* [TASKS TO PERFORM]
(a) In the interview text, which musician from Zimbabwe does David New name as an influence?
(b) Reproduce the section of the interview text that opens with the words containing "GW: On this" and closes with "for our readers.".
[[ TEXT FOR ANALYSIS open ]]
To celebrate the release of The Hip Abduction's new record To the Ends of the Earth (available Aug. 9, pre-order here), the band answered a few questions for Grateful Web. We discussed everything from finding their sound to exploring our country's National Parks. The band has heavy touring ahead so be sure to catch them when they are in your city. The Hip Abduction and their new record feel just like summertime. Wishing all our readers a vacation state of mind while listening to "Float," linked below.
GW: The Hip Abduction's sound is a mix of African rhythms, dub spirit, and roots soul. Can you point to a few artists in each of these genres that our readers should be listening to?
DAVID NEW: Influences are constantly morphing throughout the years and only a few stay consistent. Recently, I've really been into a band called Hippo Campus. Influences over the years would be: Oliver Mtukudzi from Zimbabwe. One of my most influential songwriters of all time. Paul Simon (Especially Rhythm of the Saints LP, Graceland LP).
GW: On this album, maybe more than ever, you guys were able to hone in on the band's true sound. David New is quoted describing the new record as “an ethereal journey to the ends of the earth.” Please unpack that for our readers.
[[ TEXT FOR ANALYSIS closed ]]
[[ GIVEN INFORMATION open ]]
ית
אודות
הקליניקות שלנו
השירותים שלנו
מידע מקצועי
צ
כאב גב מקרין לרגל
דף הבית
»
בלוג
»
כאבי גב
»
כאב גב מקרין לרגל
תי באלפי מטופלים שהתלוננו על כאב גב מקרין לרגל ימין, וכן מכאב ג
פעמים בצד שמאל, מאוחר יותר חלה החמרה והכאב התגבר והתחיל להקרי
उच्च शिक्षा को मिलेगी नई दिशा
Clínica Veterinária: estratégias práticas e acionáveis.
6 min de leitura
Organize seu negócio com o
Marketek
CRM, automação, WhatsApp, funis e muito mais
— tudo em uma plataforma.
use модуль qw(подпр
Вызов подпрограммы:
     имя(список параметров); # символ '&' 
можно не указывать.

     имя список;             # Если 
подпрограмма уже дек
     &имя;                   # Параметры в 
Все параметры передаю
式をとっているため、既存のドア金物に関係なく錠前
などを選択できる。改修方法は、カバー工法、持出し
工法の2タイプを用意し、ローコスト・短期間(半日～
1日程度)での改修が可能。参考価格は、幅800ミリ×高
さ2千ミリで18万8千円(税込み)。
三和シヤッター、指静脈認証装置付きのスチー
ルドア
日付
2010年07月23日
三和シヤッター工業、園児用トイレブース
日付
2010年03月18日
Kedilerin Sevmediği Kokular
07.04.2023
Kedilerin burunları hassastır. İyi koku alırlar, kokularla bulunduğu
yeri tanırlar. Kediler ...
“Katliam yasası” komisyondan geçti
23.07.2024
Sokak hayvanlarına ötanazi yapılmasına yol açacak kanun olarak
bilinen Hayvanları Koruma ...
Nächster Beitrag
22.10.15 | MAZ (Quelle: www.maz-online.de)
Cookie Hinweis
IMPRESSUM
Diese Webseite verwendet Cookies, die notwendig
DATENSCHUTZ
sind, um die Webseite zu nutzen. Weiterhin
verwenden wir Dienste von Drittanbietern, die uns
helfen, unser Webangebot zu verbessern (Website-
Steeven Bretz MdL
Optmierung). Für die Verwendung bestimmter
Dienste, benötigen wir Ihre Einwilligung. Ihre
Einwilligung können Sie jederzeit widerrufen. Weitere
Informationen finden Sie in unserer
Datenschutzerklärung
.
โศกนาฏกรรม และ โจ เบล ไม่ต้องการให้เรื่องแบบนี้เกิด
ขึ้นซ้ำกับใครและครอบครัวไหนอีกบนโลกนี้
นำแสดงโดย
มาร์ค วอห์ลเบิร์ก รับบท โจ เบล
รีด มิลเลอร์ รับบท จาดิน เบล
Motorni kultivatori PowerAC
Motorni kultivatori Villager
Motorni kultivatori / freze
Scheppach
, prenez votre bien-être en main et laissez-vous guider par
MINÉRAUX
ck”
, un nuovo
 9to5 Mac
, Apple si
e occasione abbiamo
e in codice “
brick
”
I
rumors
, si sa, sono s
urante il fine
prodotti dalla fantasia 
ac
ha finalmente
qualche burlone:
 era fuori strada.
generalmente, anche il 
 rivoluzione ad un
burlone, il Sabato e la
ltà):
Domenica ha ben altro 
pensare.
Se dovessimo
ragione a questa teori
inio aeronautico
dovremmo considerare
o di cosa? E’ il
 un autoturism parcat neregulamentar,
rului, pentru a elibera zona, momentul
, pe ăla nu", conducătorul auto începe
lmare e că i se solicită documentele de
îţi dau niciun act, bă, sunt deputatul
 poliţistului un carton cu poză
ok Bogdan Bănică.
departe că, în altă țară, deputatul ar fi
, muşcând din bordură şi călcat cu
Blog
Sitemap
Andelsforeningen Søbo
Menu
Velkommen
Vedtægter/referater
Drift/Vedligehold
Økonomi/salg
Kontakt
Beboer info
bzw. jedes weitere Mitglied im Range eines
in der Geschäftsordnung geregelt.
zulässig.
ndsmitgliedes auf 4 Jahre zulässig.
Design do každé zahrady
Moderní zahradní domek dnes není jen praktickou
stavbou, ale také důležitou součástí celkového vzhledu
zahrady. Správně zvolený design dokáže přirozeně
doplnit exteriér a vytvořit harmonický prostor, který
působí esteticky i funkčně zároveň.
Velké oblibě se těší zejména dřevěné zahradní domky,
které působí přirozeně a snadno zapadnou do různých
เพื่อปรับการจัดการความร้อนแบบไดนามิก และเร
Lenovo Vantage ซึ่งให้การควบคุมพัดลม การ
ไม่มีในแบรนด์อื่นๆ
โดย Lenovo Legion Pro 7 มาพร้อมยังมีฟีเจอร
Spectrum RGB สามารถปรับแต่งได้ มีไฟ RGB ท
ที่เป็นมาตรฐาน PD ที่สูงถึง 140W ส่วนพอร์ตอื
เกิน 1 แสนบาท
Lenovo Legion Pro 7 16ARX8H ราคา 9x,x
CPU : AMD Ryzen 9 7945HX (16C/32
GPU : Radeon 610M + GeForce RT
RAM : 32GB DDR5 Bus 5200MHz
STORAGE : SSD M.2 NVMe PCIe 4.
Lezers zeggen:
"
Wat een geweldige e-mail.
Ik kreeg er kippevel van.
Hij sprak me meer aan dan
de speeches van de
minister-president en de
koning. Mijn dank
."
[[ GIVEN INFORMATION closed ]]
* [SOLUTIONS TO EACH TASK]
(a) Oliver Mtukudzi

(b)
GW: On this album, maybe more than ever, you guys were able to hone in on the band's true sound. David New is quoted describing the new record as “an ethereal journey to the ends of the earth.” Please unpack that for our readers.